Front-end code edit data:
──────

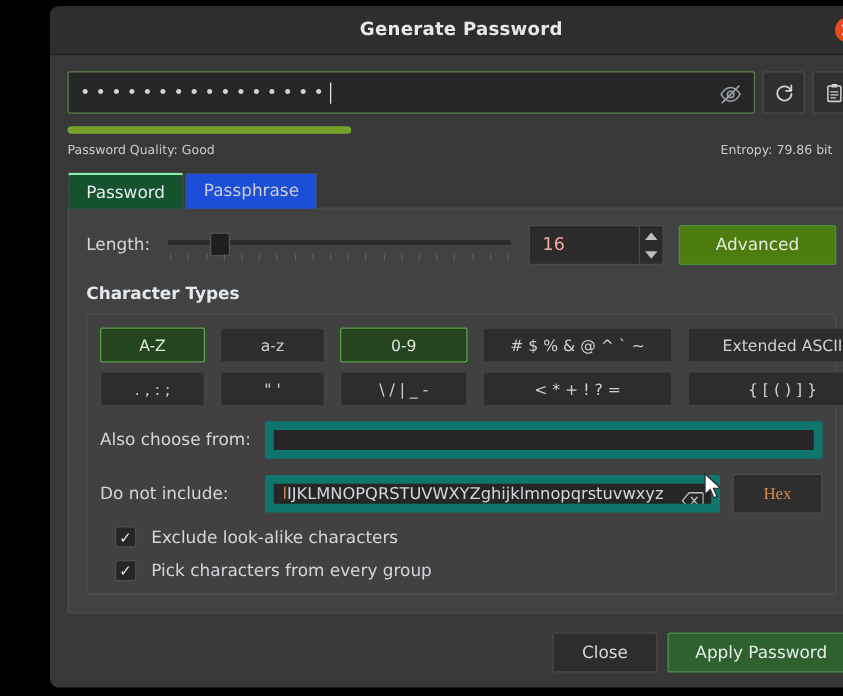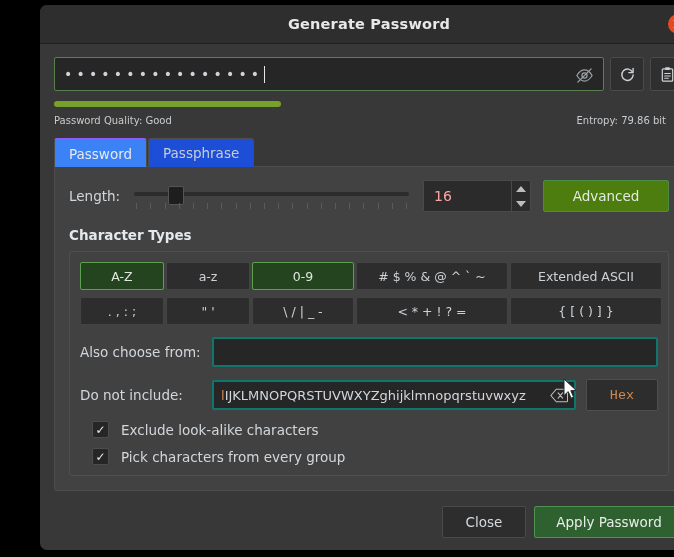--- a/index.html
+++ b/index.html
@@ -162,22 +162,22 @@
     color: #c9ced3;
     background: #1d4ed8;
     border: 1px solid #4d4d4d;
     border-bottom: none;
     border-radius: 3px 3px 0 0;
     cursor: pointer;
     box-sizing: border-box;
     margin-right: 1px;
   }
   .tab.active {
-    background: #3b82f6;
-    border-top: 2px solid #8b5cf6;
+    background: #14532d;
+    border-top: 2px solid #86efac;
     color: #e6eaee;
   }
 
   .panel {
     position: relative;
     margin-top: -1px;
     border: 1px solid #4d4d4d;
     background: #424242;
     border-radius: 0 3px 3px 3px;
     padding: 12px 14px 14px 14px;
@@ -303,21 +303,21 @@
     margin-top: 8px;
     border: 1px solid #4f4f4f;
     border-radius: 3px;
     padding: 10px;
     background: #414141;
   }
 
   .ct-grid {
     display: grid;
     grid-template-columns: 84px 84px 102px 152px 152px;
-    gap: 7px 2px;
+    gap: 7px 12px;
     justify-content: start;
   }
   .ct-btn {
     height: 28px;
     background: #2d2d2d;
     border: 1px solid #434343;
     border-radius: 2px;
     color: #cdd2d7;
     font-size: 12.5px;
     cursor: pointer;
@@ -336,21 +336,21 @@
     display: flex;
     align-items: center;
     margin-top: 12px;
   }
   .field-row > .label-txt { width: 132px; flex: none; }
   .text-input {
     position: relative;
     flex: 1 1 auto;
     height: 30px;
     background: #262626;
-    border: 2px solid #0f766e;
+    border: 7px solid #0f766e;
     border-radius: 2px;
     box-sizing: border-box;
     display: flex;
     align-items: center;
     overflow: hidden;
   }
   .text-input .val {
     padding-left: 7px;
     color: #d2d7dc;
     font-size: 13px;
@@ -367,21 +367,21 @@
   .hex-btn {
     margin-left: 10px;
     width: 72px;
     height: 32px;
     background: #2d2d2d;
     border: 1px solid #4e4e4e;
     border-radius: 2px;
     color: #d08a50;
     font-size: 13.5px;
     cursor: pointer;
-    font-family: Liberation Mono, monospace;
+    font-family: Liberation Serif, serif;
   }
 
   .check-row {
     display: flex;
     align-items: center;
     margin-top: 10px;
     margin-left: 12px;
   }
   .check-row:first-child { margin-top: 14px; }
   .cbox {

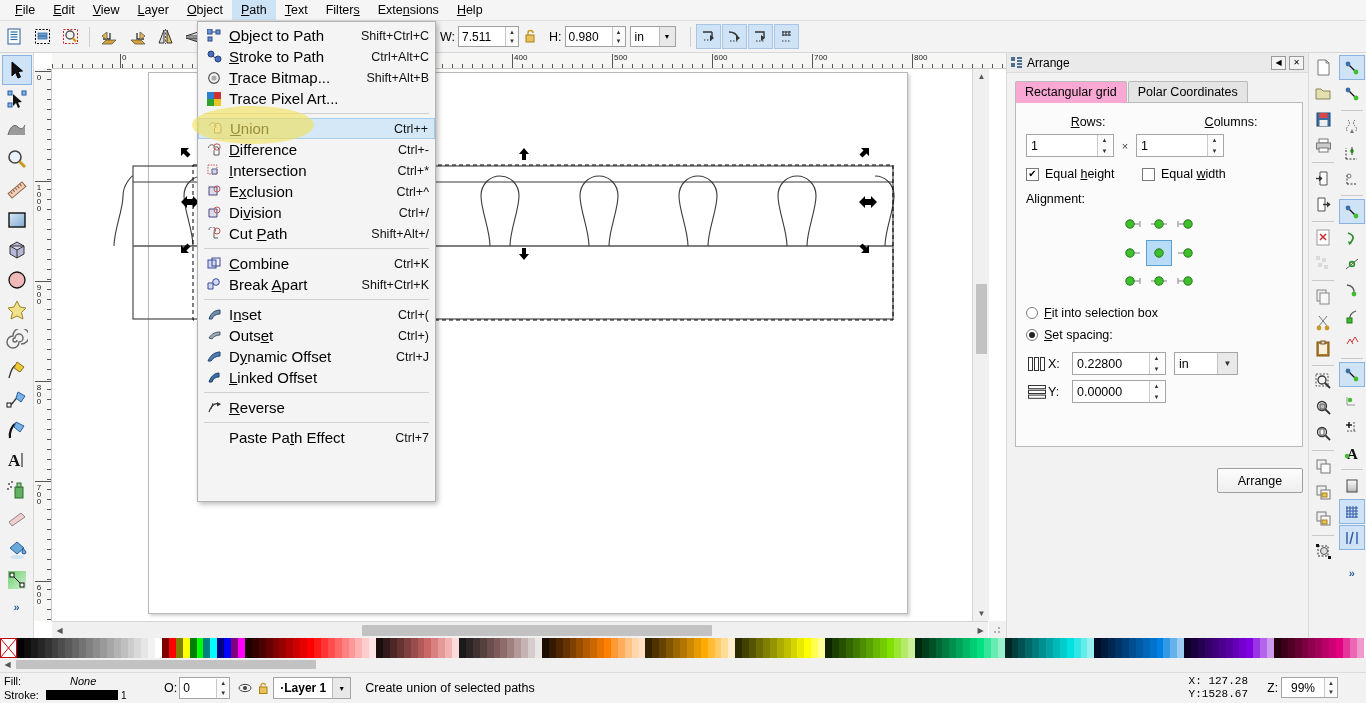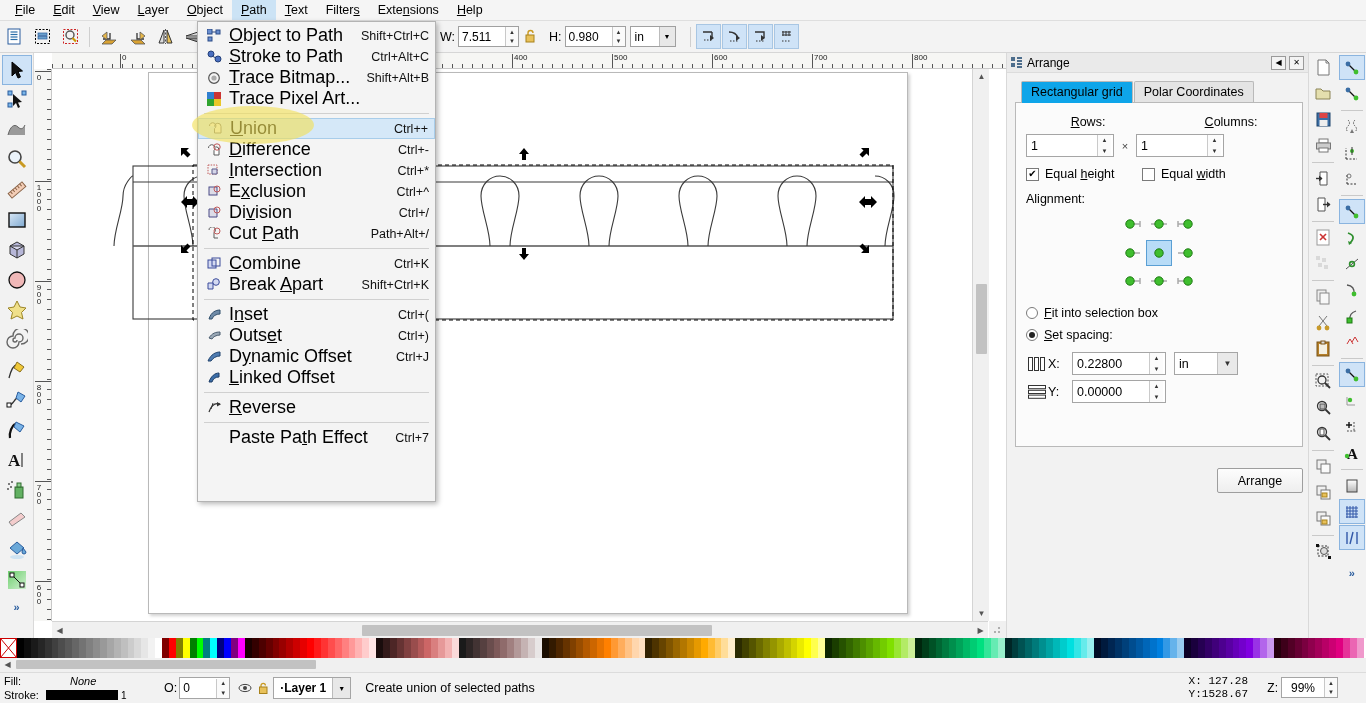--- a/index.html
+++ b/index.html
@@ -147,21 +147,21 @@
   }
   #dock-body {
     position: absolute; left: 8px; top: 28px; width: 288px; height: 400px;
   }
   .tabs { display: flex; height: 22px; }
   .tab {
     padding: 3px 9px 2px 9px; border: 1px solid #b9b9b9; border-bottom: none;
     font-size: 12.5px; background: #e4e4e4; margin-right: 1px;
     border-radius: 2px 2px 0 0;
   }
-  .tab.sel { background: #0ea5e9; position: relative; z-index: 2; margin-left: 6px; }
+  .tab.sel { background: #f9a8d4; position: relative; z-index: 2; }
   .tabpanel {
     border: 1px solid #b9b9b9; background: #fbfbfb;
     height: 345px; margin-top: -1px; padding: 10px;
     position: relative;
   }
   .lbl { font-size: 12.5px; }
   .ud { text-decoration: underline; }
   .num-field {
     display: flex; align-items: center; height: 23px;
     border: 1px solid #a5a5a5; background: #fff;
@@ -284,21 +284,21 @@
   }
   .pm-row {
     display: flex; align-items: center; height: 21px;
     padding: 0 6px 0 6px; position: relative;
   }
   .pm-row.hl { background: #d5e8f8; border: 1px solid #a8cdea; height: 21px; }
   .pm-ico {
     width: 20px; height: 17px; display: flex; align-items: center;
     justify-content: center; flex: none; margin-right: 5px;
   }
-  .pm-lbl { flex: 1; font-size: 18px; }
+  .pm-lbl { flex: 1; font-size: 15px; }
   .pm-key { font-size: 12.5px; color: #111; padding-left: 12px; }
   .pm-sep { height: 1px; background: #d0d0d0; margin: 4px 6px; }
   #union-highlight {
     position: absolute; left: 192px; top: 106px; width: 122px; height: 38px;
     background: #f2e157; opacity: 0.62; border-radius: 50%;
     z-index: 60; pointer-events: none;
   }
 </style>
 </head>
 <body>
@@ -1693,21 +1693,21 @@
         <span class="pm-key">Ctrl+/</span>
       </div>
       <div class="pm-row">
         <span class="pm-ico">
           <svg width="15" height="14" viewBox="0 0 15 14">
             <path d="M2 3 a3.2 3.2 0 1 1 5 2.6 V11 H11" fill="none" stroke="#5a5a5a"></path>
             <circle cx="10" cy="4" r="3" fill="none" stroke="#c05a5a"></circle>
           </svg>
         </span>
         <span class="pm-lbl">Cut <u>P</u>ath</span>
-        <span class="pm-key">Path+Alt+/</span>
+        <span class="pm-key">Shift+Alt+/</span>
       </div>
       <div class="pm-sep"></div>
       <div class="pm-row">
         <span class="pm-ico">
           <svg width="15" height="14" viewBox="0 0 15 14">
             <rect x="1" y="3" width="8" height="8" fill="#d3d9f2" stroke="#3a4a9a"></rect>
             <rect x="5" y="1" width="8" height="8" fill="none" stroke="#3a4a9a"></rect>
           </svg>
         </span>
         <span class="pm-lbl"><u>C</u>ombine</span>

──────

# Problem to work on:
Exact copy, no pictures: return the entries word for word.

# Finished task:
--- a/index.html
+++ b/index.html
@@ -162,22 +162,22 @@
     color: #c9ced3;
     background: #1d4ed8;
     border: 1px solid #4d4d4d;
     border-bottom: none;
     border-radius: 3px 3px 0 0;
     cursor: pointer;
     box-sizing: border-box;
     margin-right: 1px;
   }
   .tab.active {
-    background: #3b82f6;
-    border-top: 2px solid #8b5cf6;
+    background: #14532d;
+    border-top: 2px solid #86efac;
     color: #e6eaee;
   }
 
   .panel {
     position: relative;
     margin-top: -1px;
     border: 1px solid #4d4d4d;
     background: #424242;
     border-radius: 0 3px 3px 3px;
     padding: 12px 14px 14px 14px;
@@ -303,21 +303,21 @@
     margin-top: 8px;
     border: 1px solid #4f4f4f;
     border-radius: 3px;
     padding: 10px;
     background: #414141;
   }
 
   .ct-grid {
     display: grid;
     grid-template-columns: 84px 84px 102px 152px 152px;
-    gap: 7px 2px;
+    gap: 7px 12px;
     justify-content: start;
   }
   .ct-btn {
     height: 28px;
     background: #2d2d2d;
     border: 1px solid #434343;
     border-radius: 2px;
     color: #cdd2d7;
     font-size: 12.5px;
     cursor: pointer;
@@ -336,21 +336,21 @@
     display: flex;
     align-items: center;
     margin-top: 12px;
   }
   .field-row > .label-txt { width: 132px; flex: none; }
   .text-input {
     position: relative;
     flex: 1 1 auto;
     height: 30px;
     background: #262626;
-    border: 2px solid #0f766e;
+    border: 7px solid #0f766e;
     border-radius: 2px;
     box-sizing: border-box;
     display: flex;
     align-items: center;
     overflow: hidden;
   }
   .text-input .val {
     padding-left: 7px;
     color: #d2d7dc;
     font-size: 13px;
@@ -367,21 +367,21 @@
   .hex-btn {
     margin-left: 10px;
     width: 72px;
     height: 32px;
     background: #2d2d2d;
     border: 1px solid #4e4e4e;
     border-radius: 2px;
     color: #d08a50;
     font-size: 13.5px;
     cursor: pointer;
-    font-family: Liberation Mono, monospace;
+    font-family: Liberation Serif, serif;
   }
 
   .check-row {
     display: flex;
     align-items: center;
     margin-top: 10px;
     margin-left: 12px;
   }
   .check-row:first-child { margin-top: 14px; }
   .cbox {

--- a/index.html
+++ b/index.html
@@ -147,21 +147,21 @@
   }
   #dock-body {
     position: absolute; left: 8px; top: 28px; width: 288px; height: 400px;
   }
   .tabs { display: flex; height: 22px; }
   .tab {
     padding: 3px 9px 2px 9px; border: 1px solid #b9b9b9; border-bottom: none;
     font-size: 12.5px; background: #e4e4e4; margin-right: 1px;
     border-radius: 2px 2px 0 0;
   }
-  .tab.sel { background: #0ea5e9; position: relative; z-index: 2; margin-left: 6px; }
+  .tab.sel { background: #f9a8d4; position: relative; z-index: 2; }
   .tabpanel {
     border: 1px solid #b9b9b9; background: #fbfbfb;
     height: 345px; margin-top: -1px; padding: 10px;
     position: relative;
   }
   .lbl { font-size: 12.5px; }
   .ud { text-decoration: underline; }
   .num-field {
     display: flex; align-items: center; height: 23px;
     border: 1px solid #a5a5a5; background: #fff;
@@ -284,21 +284,21 @@
   }
   .pm-row {
     display: flex; align-items: center; height: 21px;
     padding: 0 6px 0 6px; position: relative;
   }
   .pm-row.hl { background: #d5e8f8; border: 1px solid #a8cdea; height: 21px; }
   .pm-ico {
     width: 20px; height: 17px; display: flex; align-items: center;
     justify-content: center; flex: none; margin-right: 5px;
   }
-  .pm-lbl { flex: 1; font-size: 18px; }
+  .pm-lbl { flex: 1; font-size: 15px; }
   .pm-key { font-size: 12.5px; color: #111; padding-left: 12px; }
   .pm-sep { height: 1px; background: #d0d0d0; margin: 4px 6px; }
   #union-highlight {
     position: absolute; left: 192px; top: 106px; width: 122px; height: 38px;
     background: #f2e157; opacity: 0.62; border-radius: 50%;
     z-index: 60; pointer-events: none;
   }
 </style>
 </head>
 <body>
@@ -1693,21 +1693,21 @@
         <span class="pm-key">Ctrl+/</span>
       </div>
       <div class="pm-row">
         <span class="pm-ico">
           <svg width="15" height="14" viewBox="0 0 15 14">
             <path d="M2 3 a3.2 3.2 0 1 1 5 2.6 V11 H11" fill="none" stroke="#5a5a5a"></path>
             <circle cx="10" cy="4" r="3" fill="none" stroke="#c05a5a"></circle>
           </svg>
         </span>
         <span class="pm-lbl">Cut <u>P</u>ath</span>
-        <span class="pm-key">Path+Alt+/</span>
+        <span class="pm-key">Shift+Alt+/</span>
       </div>
       <div class="pm-sep"></div>
       <div class="pm-row">
         <span class="pm-ico">
           <svg width="15" height="14" viewBox="0 0 15 14">
             <rect x="1" y="3" width="8" height="8" fill="#d3d9f2" stroke="#3a4a9a"></rect>
             <rect x="5" y="1" width="8" height="8" fill="none" stroke="#3a4a9a"></rect>
           </svg>
         </span>
         <span class="pm-lbl"><u>C</u>ombine</span>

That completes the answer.